>>

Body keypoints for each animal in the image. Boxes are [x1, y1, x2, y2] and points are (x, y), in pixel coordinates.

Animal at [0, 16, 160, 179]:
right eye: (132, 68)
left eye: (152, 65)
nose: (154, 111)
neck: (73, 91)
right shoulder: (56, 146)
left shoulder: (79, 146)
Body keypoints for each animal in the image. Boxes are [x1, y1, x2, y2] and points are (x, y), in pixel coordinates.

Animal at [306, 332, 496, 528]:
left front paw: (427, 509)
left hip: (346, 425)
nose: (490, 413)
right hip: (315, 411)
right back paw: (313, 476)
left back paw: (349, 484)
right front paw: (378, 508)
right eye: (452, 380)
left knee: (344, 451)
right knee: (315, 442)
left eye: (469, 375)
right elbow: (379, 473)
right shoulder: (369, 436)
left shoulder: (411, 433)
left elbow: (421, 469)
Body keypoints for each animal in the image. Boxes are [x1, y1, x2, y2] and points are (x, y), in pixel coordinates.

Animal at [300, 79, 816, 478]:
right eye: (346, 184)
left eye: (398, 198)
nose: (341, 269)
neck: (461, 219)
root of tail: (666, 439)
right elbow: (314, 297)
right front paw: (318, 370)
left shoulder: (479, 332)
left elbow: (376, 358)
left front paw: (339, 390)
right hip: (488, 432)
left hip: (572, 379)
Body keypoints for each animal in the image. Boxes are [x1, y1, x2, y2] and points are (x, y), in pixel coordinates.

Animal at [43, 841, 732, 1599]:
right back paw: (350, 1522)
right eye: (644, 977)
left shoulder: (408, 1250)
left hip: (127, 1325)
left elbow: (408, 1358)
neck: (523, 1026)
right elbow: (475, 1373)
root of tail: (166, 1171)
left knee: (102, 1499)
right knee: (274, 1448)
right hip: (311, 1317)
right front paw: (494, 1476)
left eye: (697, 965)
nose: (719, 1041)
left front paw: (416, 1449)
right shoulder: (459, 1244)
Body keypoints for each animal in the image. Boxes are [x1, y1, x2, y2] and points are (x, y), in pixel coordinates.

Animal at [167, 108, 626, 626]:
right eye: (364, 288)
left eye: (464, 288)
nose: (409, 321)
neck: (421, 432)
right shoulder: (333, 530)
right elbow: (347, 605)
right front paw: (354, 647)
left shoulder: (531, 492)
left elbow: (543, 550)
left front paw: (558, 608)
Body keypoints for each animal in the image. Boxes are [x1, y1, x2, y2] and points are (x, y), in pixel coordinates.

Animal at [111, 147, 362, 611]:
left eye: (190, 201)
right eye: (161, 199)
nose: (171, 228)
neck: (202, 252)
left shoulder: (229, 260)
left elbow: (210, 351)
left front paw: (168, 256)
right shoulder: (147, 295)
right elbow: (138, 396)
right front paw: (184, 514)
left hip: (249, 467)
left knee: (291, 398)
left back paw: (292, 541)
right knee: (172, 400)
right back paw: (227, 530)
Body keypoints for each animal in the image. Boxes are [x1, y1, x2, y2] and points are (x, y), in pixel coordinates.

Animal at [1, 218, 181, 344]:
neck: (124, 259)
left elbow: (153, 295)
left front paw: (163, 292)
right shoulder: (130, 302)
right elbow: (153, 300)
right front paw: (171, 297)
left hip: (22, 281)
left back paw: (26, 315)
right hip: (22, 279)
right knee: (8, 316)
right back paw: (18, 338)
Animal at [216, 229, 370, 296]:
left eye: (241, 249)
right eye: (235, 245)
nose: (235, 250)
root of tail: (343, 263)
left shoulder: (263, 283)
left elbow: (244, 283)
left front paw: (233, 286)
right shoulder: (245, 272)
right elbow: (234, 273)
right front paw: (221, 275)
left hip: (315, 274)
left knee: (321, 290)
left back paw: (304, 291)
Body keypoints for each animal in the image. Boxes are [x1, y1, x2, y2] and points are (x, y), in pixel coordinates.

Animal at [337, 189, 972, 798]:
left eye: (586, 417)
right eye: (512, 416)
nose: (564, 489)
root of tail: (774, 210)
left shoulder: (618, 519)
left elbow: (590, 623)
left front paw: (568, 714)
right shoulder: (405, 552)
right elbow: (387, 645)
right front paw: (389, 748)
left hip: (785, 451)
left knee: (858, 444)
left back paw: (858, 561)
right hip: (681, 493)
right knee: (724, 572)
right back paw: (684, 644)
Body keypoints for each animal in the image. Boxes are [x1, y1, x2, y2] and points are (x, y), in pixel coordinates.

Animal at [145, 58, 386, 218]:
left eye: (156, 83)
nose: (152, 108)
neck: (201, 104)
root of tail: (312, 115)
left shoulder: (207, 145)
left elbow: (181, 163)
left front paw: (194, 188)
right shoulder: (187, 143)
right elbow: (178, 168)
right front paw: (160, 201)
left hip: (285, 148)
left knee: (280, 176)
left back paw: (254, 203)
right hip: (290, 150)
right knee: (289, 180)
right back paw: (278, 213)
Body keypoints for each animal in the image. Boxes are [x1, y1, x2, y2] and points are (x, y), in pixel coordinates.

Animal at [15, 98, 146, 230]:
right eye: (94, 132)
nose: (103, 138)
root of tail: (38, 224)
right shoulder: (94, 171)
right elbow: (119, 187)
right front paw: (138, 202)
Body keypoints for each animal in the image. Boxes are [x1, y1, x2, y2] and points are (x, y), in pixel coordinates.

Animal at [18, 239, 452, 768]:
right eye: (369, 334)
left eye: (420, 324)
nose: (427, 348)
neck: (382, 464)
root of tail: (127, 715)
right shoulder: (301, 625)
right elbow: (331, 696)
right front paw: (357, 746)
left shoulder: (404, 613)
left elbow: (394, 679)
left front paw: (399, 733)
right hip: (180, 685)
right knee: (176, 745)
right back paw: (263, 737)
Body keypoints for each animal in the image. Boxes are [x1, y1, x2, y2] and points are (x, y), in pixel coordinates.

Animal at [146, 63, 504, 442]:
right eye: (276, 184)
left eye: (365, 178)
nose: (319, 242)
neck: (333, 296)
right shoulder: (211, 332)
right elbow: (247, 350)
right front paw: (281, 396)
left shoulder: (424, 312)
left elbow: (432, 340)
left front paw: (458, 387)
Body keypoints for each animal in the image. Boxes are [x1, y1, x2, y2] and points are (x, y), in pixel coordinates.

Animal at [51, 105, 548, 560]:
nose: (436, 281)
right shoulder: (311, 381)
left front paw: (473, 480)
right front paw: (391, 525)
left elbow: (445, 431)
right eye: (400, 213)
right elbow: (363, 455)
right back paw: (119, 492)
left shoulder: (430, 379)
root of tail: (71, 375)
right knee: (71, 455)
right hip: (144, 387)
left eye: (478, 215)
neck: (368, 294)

<<

WORK REQUEST: Reproduce the entries above exactly.

RESPONSE TO THIS TASK:
Body keypoints for each animal in the image. Boxes are [x1, y1, x2, y2] and points are (x, y), in pixel coordinates.

Animal at [0, 16, 160, 179]:
right eye: (132, 68)
left eye: (152, 65)
nose: (154, 111)
neck: (73, 91)
right shoulder: (56, 146)
left shoulder: (79, 146)
Body keypoints for each animal in the image. Boxes are [x1, y1, x2, y2] and points are (x, y), in pixel coordinates.

Animal at [306, 332, 496, 528]:
left front paw: (427, 509)
left hip: (346, 425)
nose: (490, 413)
right hip: (315, 411)
right back paw: (313, 476)
left back paw: (349, 484)
right front paw: (378, 508)
right eye: (452, 380)
left knee: (344, 451)
right knee: (315, 442)
left eye: (469, 375)
right elbow: (379, 473)
right shoulder: (369, 436)
left shoulder: (411, 433)
left elbow: (421, 469)
Body keypoints for each animal in the image. Boxes are [x1, y1, x2, y2] and points are (x, y), in pixel coordinates.

Animal at [300, 79, 816, 478]:
right eye: (346, 184)
left eye: (398, 198)
nose: (341, 269)
neck: (461, 219)
root of tail: (666, 439)
right elbow: (314, 297)
right front paw: (318, 370)
left shoulder: (479, 332)
left elbow: (376, 358)
left front paw: (339, 390)
right hip: (488, 432)
left hip: (572, 379)
Body keypoints for each animal in the image. Boxes are [x1, y1, x2, y2] and points are (x, y), in pixel coordinates.

Animal at [43, 841, 732, 1599]:
right back paw: (350, 1522)
right eye: (644, 977)
left shoulder: (408, 1250)
left hip: (127, 1325)
left elbow: (408, 1358)
neck: (523, 1026)
right elbow: (475, 1373)
root of tail: (166, 1171)
left knee: (102, 1499)
right knee: (274, 1448)
right hip: (311, 1317)
right front paw: (494, 1476)
left eye: (697, 965)
nose: (719, 1041)
left front paw: (416, 1449)
right shoulder: (459, 1244)
Body keypoints for each animal in the image. Boxes are [x1, y1, x2, y2] and points are (x, y), in pixel coordinates.

Animal at [167, 108, 626, 626]:
right eye: (364, 288)
left eye: (464, 288)
nose: (409, 321)
neck: (421, 432)
right shoulder: (333, 530)
right elbow: (347, 605)
right front paw: (354, 647)
left shoulder: (531, 492)
left elbow: (543, 550)
left front paw: (558, 608)
Body keypoints for each animal in the image. Boxes are [x1, y1, x2, y2] and points are (x, y), in pixel coordinates.

Animal at [111, 147, 362, 611]:
left eye: (190, 201)
right eye: (161, 199)
nose: (171, 228)
neck: (202, 252)
left shoulder: (229, 260)
left elbow: (210, 351)
left front paw: (168, 256)
right shoulder: (147, 295)
right elbow: (138, 396)
right front paw: (184, 514)
left hip: (249, 467)
left knee: (291, 398)
left back paw: (292, 541)
right knee: (172, 400)
right back paw: (227, 530)
Body keypoints for each animal in the image. Boxes are [x1, y1, x2, y2] and points are (x, y), in pixel coordinates.

Animal at [1, 218, 181, 344]:
neck: (124, 259)
left elbow: (153, 295)
left front paw: (163, 292)
right shoulder: (130, 302)
right elbow: (153, 300)
right front paw: (171, 297)
left hip: (22, 281)
left back paw: (26, 315)
right hip: (22, 279)
right knee: (8, 316)
right back paw: (18, 338)
Animal at [216, 229, 370, 296]:
left eye: (241, 249)
right eye: (235, 245)
nose: (235, 250)
root of tail: (343, 263)
left shoulder: (263, 283)
left elbow: (244, 283)
left front paw: (233, 286)
right shoulder: (245, 272)
right elbow: (234, 273)
right front paw: (221, 275)
left hip: (315, 274)
left knee: (321, 290)
left back paw: (304, 291)
Body keypoints for each animal in the image. Boxes are [x1, y1, x2, y2] and points are (x, y), in pixel coordinates.

Animal at [337, 189, 972, 798]:
left eye: (586, 417)
right eye: (512, 416)
nose: (564, 489)
root of tail: (774, 210)
left shoulder: (618, 519)
left elbow: (590, 623)
left front paw: (568, 714)
right shoulder: (405, 552)
right elbow: (387, 645)
right front paw: (389, 748)
left hip: (785, 451)
left knee: (858, 444)
left back paw: (858, 561)
right hip: (681, 493)
right knee: (724, 572)
right back paw: (684, 644)
Body keypoints for each animal in the image. Boxes are [x1, y1, x2, y2] and points are (x, y), in pixel coordinates.

Animal at [145, 58, 386, 218]:
left eye: (156, 83)
nose: (152, 108)
neck: (201, 104)
root of tail: (312, 115)
left shoulder: (207, 145)
left elbow: (181, 163)
left front paw: (194, 188)
right shoulder: (187, 143)
right elbow: (178, 168)
right front paw: (160, 201)
left hip: (285, 148)
left knee: (280, 176)
left back paw: (254, 203)
right hip: (290, 150)
right knee: (289, 180)
right back paw: (278, 213)
Body keypoints for each animal in the image. Boxes are [x1, y1, x2, y2] and points are (x, y), in pixel coordinates.

Animal at [15, 98, 146, 230]:
right eye: (94, 132)
nose: (103, 138)
root of tail: (38, 224)
right shoulder: (94, 171)
right elbow: (119, 187)
right front paw: (138, 202)
Body keypoints for each animal in the image. Boxes are [x1, y1, x2, y2] and points are (x, y), in pixel coordinates.

Animal at [18, 239, 452, 768]:
right eye: (369, 334)
left eye: (420, 324)
nose: (427, 348)
neck: (382, 464)
root of tail: (127, 715)
right shoulder: (301, 625)
right elbow: (331, 696)
right front paw: (357, 746)
left shoulder: (404, 613)
left elbow: (394, 679)
left front paw: (399, 733)
right hip: (180, 685)
right knee: (176, 745)
right back paw: (263, 737)
Body keypoints for each animal in the image. Boxes are [x1, y1, x2, y2] and points are (x, y), in pixel coordinates.

Animal at [146, 63, 504, 442]:
right eye: (276, 184)
left eye: (365, 178)
nose: (319, 242)
neck: (333, 296)
right shoulder: (211, 332)
right elbow: (247, 350)
right front paw: (281, 396)
left shoulder: (424, 312)
left elbow: (432, 340)
left front paw: (458, 387)
Body keypoints for each animal in the image. Boxes are [x1, y1, x2, y2] and points are (x, y), in pixel coordinates.

Animal at [51, 105, 548, 560]:
nose: (436, 281)
right shoulder: (311, 381)
left front paw: (473, 480)
right front paw: (391, 525)
left elbow: (445, 431)
right eye: (400, 213)
right elbow: (363, 455)
right back paw: (119, 492)
left shoulder: (430, 379)
root of tail: (71, 375)
right knee: (71, 455)
right hip: (144, 387)
left eye: (478, 215)
neck: (368, 294)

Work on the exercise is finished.